If someone can do the work and get it such that this can be flashed into the
eMMC,

Bone Black would have an eMMC part and some reference code on how to use it.
I would guess it should not be that difficult to adapt it to any
environment including ubuntu.

I have early and basic script, that would copy the existing (and
running) sd card to the onboard eMMC. At the moment it only takes
care of the boot partition.
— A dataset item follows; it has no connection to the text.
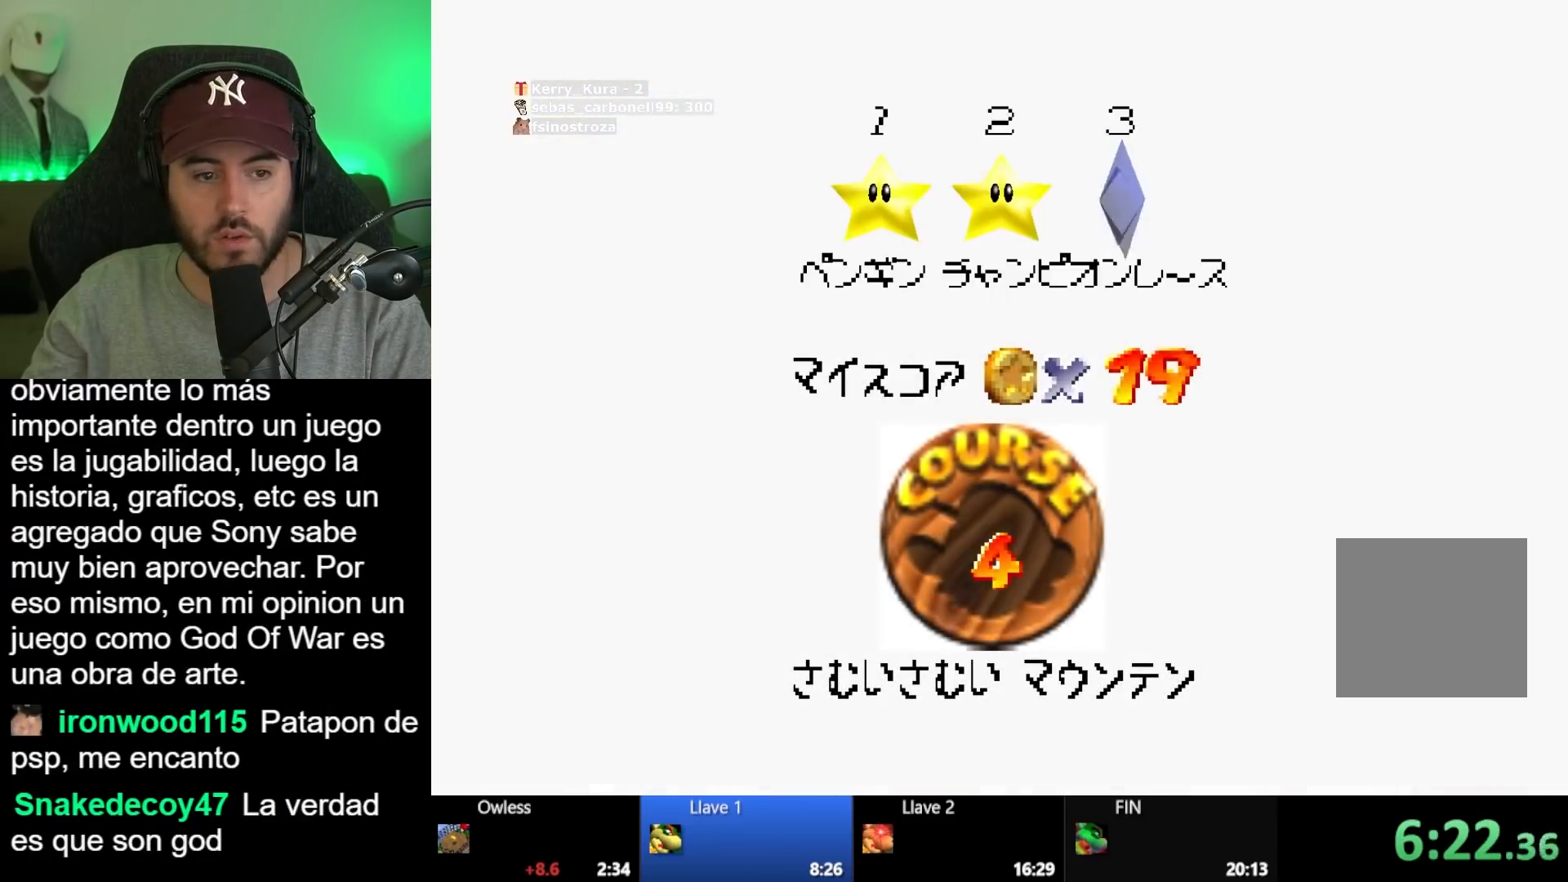
{"buttons": ["A"], "left_stick": "center", "right_stick": "center", "button_events": [[33, "A", "down"], [83, "A", "up"], [167, "A", "down"], [233, "A", "up"], [317, "A", "down"], [383, "A", "up"], [483, "A", "down"]]}
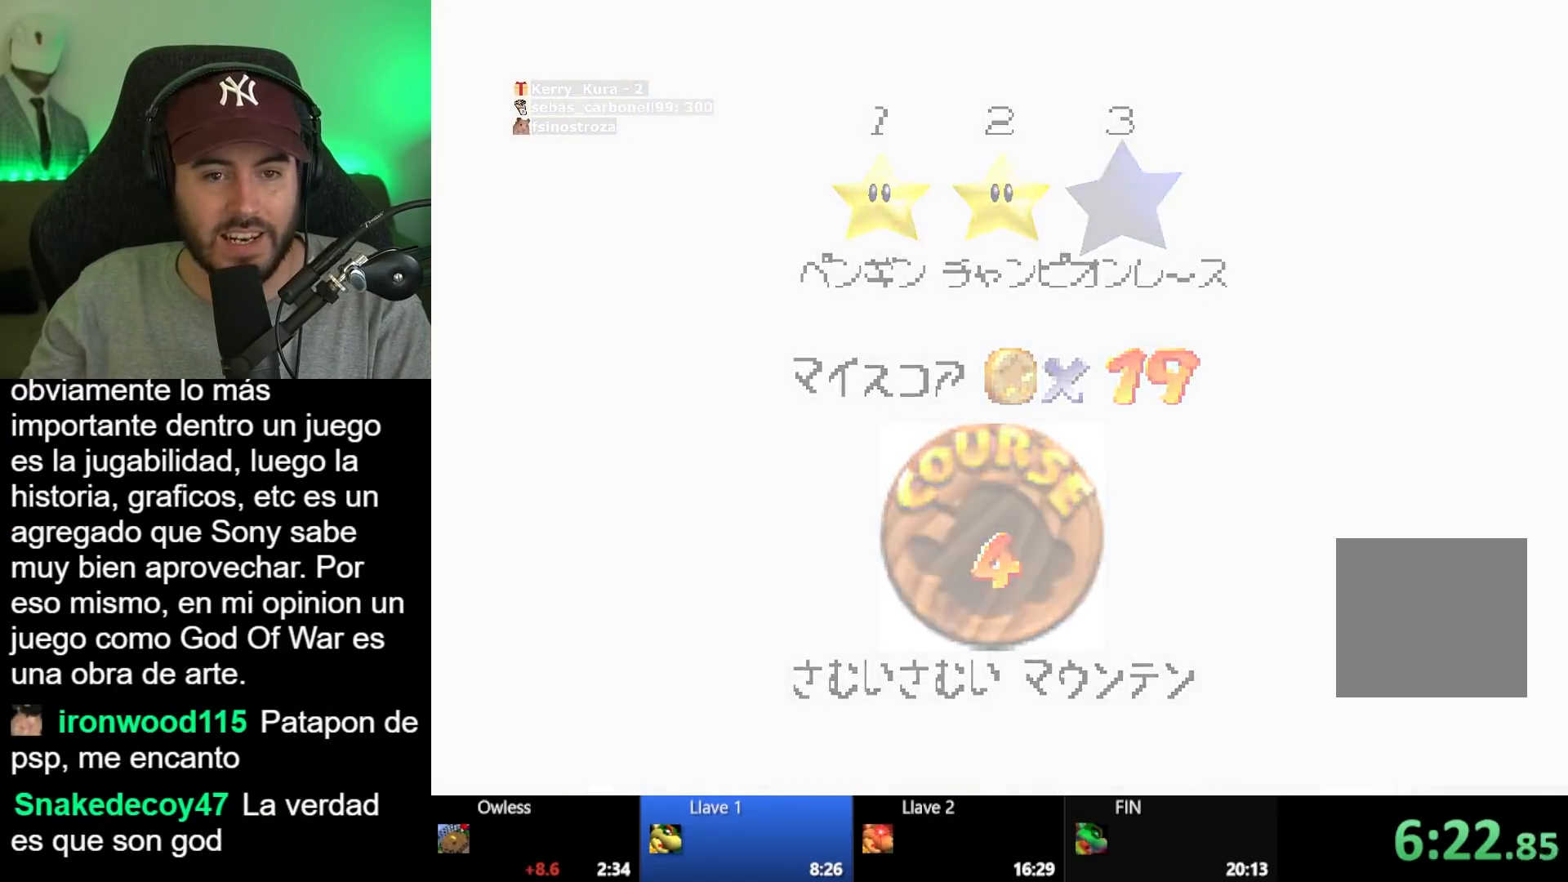
{"buttons": [], "left_stick": "center", "right_stick": "center", "button_events": [[17, "A", "up"]]}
Copying the live/running extX partition
will be a little interesting..
https://github.com/RobertCNelson/tools/blob/master/scripts/beaglebone-black-sync-nand.sh

Looks neat.
Assumption would be that kernel supports:
a) /dev/mmcblk1

That's actually the 2nd mmc card or eMMC cape.

b) and boot setting pins are such that at reboot mmc2 is taken as boot
device instead of mmc1 on AM35xx processor.

I'm tempted to setup u-boot to just ignore any boot select pins...
Just have u-boot scan both 0:1 (mmc) 1:1 (eMMC), if both are present
then default to eMMC unless mmc has an 'uEnv.txt' file..

Any plans of supporting (a) on 3.8 kernel?
(b) would be a hw change, which i think black will come with anyways.

Regards,

Robert
Do you plan to support ubuntu-12.10 on this as well?

It would really help me understand why BeagleBone Texas Instruments
people choose to go with angstrom when there are well known systems
like ubuntu out there?

By "Texas Instruments people", you mean me. This isn't a TI strategy, it is
a Jason strategy. I'll tell you my reasons:

Thanks for all this insight.
I was pretty sure there was some history behind this.

Personally i don't like to spend time learning new distro intricacies -
i would rather spend that time to get my real work done.

Few observations :
a) Few months back my first take with Angstrom build system was
horrible, wrt Kernel and bootloader rebuilding.
It took almost a month to figure out how to let this build system not
delete the source codes.

b) Robert did a clean job in exactly addressing this concern about
recompiling kernel
(refer his script build_kernel.sh) - uboot used was upstream - so no
issues. For Angstrom i could not use upstream u-boot as u clearly know
it needs some boot-from-ext4 kernel patch etc etc.

c) I am not sure how i could customize Angstrom for a headless system.
Ubuntu minimal/consle fs was exactly that.

my need is to recompile kernel/bootloaders often - and i find ubuntu
setup by Robert best suited.

Maybe if u incorporate similar stuff for kernel/bootloader for
angstorm, i am more than happy to use it :slight_smile:

Hi,

I would like to see the (USB) WiFi actually working including adhoc mode.

Jan

Jason, are you saying that 3.8 will be the kernel version for the new Image? If that is the case I have a few patches that I would like to submit! The patches have been developed on Robert Nelsons kernel 3.8 patchset, so I’m trying to determine what needs to be done to port them, hopefully very little.